Exercise data >>
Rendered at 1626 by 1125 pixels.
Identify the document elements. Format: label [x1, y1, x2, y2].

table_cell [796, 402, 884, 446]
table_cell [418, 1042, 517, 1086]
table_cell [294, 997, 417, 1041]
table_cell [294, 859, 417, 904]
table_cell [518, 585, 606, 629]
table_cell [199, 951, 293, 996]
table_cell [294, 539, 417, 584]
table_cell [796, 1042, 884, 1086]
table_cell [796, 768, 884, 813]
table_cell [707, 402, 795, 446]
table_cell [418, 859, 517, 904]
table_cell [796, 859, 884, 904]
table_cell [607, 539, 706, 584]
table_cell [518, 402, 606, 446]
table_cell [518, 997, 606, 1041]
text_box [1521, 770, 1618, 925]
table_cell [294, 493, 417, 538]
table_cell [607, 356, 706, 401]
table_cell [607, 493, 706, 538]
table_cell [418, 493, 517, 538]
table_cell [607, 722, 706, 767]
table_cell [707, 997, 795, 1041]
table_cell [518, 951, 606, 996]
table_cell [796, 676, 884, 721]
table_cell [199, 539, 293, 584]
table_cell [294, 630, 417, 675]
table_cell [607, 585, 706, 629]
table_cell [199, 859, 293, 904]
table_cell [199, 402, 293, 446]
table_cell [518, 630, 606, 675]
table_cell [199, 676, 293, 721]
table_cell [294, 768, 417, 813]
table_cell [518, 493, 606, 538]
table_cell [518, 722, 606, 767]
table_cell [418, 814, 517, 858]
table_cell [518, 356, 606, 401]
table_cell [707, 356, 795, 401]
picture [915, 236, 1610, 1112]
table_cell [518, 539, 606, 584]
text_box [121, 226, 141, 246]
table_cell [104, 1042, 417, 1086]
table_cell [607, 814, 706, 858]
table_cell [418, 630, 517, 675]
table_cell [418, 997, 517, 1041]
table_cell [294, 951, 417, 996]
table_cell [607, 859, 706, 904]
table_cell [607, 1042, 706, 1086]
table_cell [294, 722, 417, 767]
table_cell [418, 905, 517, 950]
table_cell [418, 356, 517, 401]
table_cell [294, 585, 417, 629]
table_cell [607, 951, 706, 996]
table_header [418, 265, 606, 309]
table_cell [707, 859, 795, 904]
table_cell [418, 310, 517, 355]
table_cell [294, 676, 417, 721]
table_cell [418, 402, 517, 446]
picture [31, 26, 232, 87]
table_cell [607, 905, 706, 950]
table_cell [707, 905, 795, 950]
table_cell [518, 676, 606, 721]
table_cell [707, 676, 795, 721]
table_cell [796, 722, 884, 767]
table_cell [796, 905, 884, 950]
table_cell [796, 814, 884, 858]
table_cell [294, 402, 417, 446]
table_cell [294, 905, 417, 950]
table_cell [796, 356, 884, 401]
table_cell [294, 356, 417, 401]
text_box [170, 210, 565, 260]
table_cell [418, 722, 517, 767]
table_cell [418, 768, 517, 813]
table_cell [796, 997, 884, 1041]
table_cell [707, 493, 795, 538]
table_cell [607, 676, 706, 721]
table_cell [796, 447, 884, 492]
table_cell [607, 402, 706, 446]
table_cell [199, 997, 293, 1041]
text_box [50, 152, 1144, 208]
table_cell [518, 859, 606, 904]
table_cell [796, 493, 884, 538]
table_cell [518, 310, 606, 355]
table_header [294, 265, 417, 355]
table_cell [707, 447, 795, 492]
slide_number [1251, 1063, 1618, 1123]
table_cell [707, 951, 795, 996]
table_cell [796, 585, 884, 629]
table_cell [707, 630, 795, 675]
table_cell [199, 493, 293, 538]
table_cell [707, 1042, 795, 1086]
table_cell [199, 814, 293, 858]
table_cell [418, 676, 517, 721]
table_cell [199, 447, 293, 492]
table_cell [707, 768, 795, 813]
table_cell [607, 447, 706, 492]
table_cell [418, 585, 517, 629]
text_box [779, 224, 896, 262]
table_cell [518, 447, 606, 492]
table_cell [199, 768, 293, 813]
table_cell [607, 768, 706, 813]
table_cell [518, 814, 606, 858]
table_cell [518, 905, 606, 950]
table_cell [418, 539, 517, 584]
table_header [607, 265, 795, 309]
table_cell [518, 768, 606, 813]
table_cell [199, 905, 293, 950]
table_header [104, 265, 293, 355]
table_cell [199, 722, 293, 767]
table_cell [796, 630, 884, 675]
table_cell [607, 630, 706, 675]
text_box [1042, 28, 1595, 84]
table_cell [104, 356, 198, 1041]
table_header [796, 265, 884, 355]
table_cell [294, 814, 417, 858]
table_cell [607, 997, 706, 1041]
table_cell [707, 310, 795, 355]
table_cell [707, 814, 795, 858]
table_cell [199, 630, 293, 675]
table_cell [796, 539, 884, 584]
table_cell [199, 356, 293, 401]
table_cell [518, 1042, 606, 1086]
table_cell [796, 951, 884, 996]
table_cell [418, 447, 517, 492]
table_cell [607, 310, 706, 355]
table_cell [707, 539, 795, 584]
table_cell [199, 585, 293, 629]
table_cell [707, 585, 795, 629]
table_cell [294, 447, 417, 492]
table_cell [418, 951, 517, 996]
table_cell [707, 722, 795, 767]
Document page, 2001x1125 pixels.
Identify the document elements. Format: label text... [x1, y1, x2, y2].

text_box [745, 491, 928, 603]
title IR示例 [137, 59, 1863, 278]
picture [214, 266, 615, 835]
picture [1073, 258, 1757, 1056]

Task instructions >> Set down each line exactly as it appears in the data.

Exercise solution >>
Rendered at 1626 by 1125 pixels.
Identify the document elements. Format: label [x1, y1, x2, y2].

table_cell [796, 402, 884, 446]
table_cell [418, 1042, 517, 1086]
table_cell [294, 997, 417, 1041]
table_cell [294, 859, 417, 904]
table_cell [518, 585, 606, 629]
table_cell [199, 951, 293, 996]
table_cell [294, 539, 417, 584]
table_cell [796, 1042, 884, 1086]
table_cell [796, 768, 884, 813]
table_cell [707, 402, 795, 446]
table_cell [418, 859, 517, 904]
table_cell [796, 859, 884, 904]
table_cell [607, 539, 706, 584]
table_cell [518, 402, 606, 446]
table_cell [518, 997, 606, 1041]
text_box [1521, 770, 1618, 925]
table_cell [294, 493, 417, 538]
table_cell [607, 356, 706, 401]
table_cell [607, 493, 706, 538]
table_cell [418, 493, 517, 538]
table_cell [607, 722, 706, 767]
table_cell [707, 997, 795, 1041]
table_cell [518, 951, 606, 996]
table_cell [796, 676, 884, 721]
table_cell [199, 539, 293, 584]
table_cell [294, 630, 417, 675]
table_cell [607, 585, 706, 629]
table_cell [199, 859, 293, 904]
table_cell [199, 402, 293, 446]
table_cell [518, 630, 606, 675]
table_cell [199, 676, 293, 721]
table_cell [294, 768, 417, 813]
table_cell [518, 493, 606, 538]
table_cell [518, 722, 606, 767]
table_cell [418, 814, 517, 858]
table_cell [518, 356, 606, 401]
table_cell [707, 356, 795, 401]
picture [915, 236, 1610, 1112]
table_cell [518, 539, 606, 584]
text_box [121, 226, 141, 246]
table_cell [104, 1042, 417, 1086]
table_cell [607, 814, 706, 858]
table_cell [418, 630, 517, 675]
table_cell [418, 997, 517, 1041]
table_cell [294, 951, 417, 996]
table_cell [607, 859, 706, 904]
table_cell [607, 1042, 706, 1086]
table_cell [294, 722, 417, 767]
table_cell [418, 905, 517, 950]
table_cell [418, 356, 517, 401]
table_cell [294, 585, 417, 629]
table_cell [607, 951, 706, 996]
table_header [418, 265, 606, 309]
table_cell [707, 859, 795, 904]
table_cell [418, 310, 517, 355]
table_cell [294, 676, 417, 721]
table_cell [418, 402, 517, 446]
picture [31, 26, 232, 87]
table_cell [607, 905, 706, 950]
table_cell [707, 905, 795, 950]
table_cell [518, 676, 606, 721]
table_cell [707, 676, 795, 721]
table_cell [796, 722, 884, 767]
table_cell [796, 905, 884, 950]
table_cell [796, 814, 884, 858]
table_cell [294, 402, 417, 446]
table_cell [294, 905, 417, 950]
table_cell [796, 356, 884, 401]
table_cell [294, 356, 417, 401]
text_box [170, 210, 565, 260]
table_cell [418, 722, 517, 767]
table_cell [418, 768, 517, 813]
table_cell [796, 997, 884, 1041]
table_cell [707, 493, 795, 538]
table_cell [607, 676, 706, 721]
table_cell [796, 447, 884, 492]
table_cell [607, 402, 706, 446]
table_cell [199, 997, 293, 1041]
text_box [50, 152, 1144, 208]
table_cell [518, 859, 606, 904]
table_cell [796, 493, 884, 538]
table_cell [518, 310, 606, 355]
table_header [294, 265, 417, 355]
table_cell [707, 447, 795, 492]
slide_number [1251, 1063, 1618, 1123]
table_cell [707, 951, 795, 996]
table_cell [796, 585, 884, 629]
table_cell [707, 630, 795, 675]
table_cell [199, 493, 293, 538]
table_cell [707, 1042, 795, 1086]
table_cell [199, 814, 293, 858]
table_cell [418, 676, 517, 721]
table_cell [199, 447, 293, 492]
table_cell [707, 768, 795, 813]
table_cell [607, 447, 706, 492]
table_cell [418, 585, 517, 629]
text_box [779, 224, 896, 262]
table_cell [518, 447, 606, 492]
table_cell [199, 768, 293, 813]
table_cell [607, 768, 706, 813]
table_cell [518, 814, 606, 858]
table_cell [518, 905, 606, 950]
table_cell [418, 539, 517, 584]
table_header [607, 265, 795, 309]
table_cell [518, 768, 606, 813]
table_cell [199, 905, 293, 950]
table_header [104, 265, 293, 355]
table_cell [199, 722, 293, 767]
table_cell [796, 630, 884, 675]
table_cell [607, 630, 706, 675]
text_box [1042, 28, 1595, 84]
table_cell [104, 356, 198, 1041]
table_header [796, 265, 884, 355]
table_cell [294, 814, 417, 858]
table_cell [607, 997, 706, 1041]
table_cell [707, 310, 795, 355]
table_cell [707, 814, 795, 858]
table_cell [199, 630, 293, 675]
table_cell [796, 539, 884, 584]
table_cell [199, 356, 293, 401]
table_cell [518, 1042, 606, 1086]
table_cell [796, 951, 884, 996]
table_cell [418, 447, 517, 492]
table_cell [607, 310, 706, 355]
table_cell [707, 539, 795, 584]
table_cell [199, 585, 293, 629]
table_cell [707, 585, 795, 629]
table_cell [294, 447, 417, 492]
table_cell [418, 951, 517, 996]
table_cell [707, 722, 795, 767]
Document page, 2001x1125 pixels.
Identify the document elements. Format: label text... [x1, y1, x2, y2].

text_box [745, 491, 928, 603]
title IR示例 [137, 59, 1863, 278]
picture [214, 266, 615, 835]
picture [1073, 258, 1757, 1056]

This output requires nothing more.